The French government’s plans for restructuring state-owned nuclear reactor builder Areva have been cleared by European union (EU) anti-trust regulators. A 10 January European Commission (EC) statement said the EC had concluded that French plans to grant a capital injection of €4.5bn ($4.75bn) to Areva are in line with EU state aid rules. The Commission added that other regulatory decisions were still needed, including approval by the EU of the buy-out of Areva’s reactor business by state-owned electricity supplier EDF.

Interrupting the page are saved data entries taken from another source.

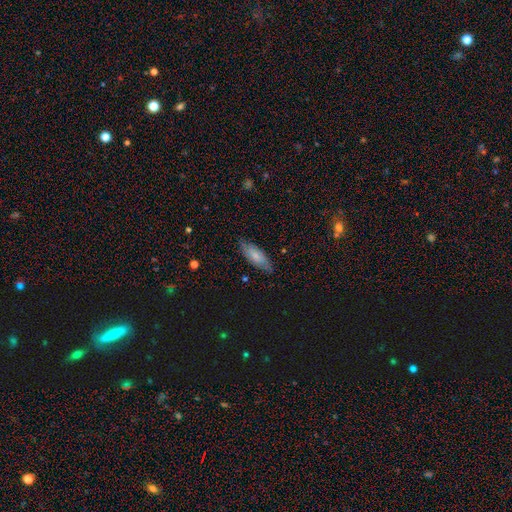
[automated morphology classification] Q: Smooth or featured?
A: smooth (59%); runner-up: featured or disk (34%)
Q: How rounded?
A: in between (75%); runner-up: cigar-shaped (22%)
Q: Merging?
A: none (77%); runner-up: minor disturbance (18%)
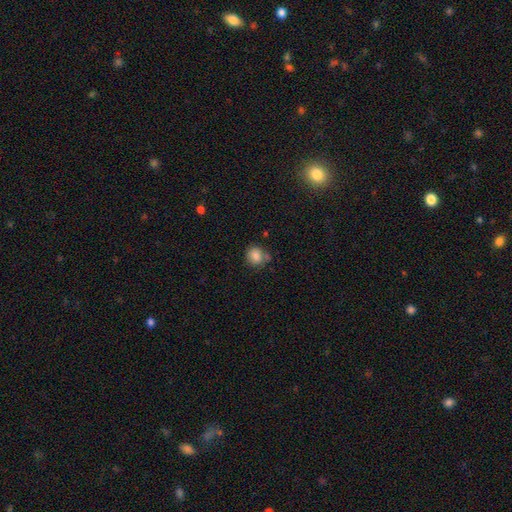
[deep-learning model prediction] Smooth or featured? Predicted: smooth (p=0.83). How rounded? Predicted: round (p=0.82). Merging? Predicted: none (p=0.67).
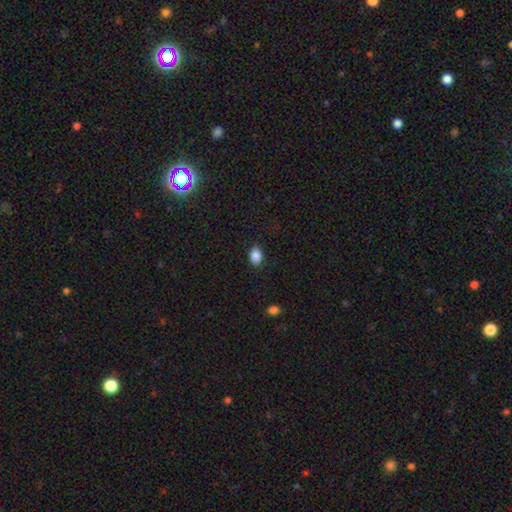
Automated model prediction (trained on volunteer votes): The model was most divided on "how rounded": in between: 81%, round: 18%, cigar-shaped: 1%. More confident: smooth or featured — smooth (88%); merging — none (87%).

The EC has, therefore, effectively approved state participation in the capital increases of Areva SA and New Co, up to a maximum of €4.5bn out of a total amount of €5bn. Areva said this is subject to two preconditions: the EC's approval of the merger between EDF and New NP (Areva's reactor business), and the positive conclusion of tests by the French nuclear safety authority on the reactor pressure vessel for the Flamanville 3 EPR reactor.
In April 2016, France notified the Commission of a restructuring plan to restore its competitiveness. The plan provides for various divestments, in particular the group’s nuclear reactor business. Areva, which is 86.5% owned by the French state, will instead focus on the nuclear fuel cycle. France plans to help Areva bear the cost of restructuring by injecting public capital of €4.5bn. In September 2016, Areva began the transfer of its nuclear fuel cycle business to a new company, New Co Areva, which had made losses for the last five financial years. The restructuring will see the company split into three smaller companies and raise about €8bn in additional capital.
New Co Areva subsequently announced the formation of Areva Nuclear Materials (ANM) as its subsidiary in the USA. ANM will be based in Washington DC and will contain the Areva D&D, TN Americas (formerly Areva TN), Areva Federal Services, Mining, Conversion, Enrichment Sales, and Areva Med business lines. Sam Shakir has been appointed as ANM's CEO.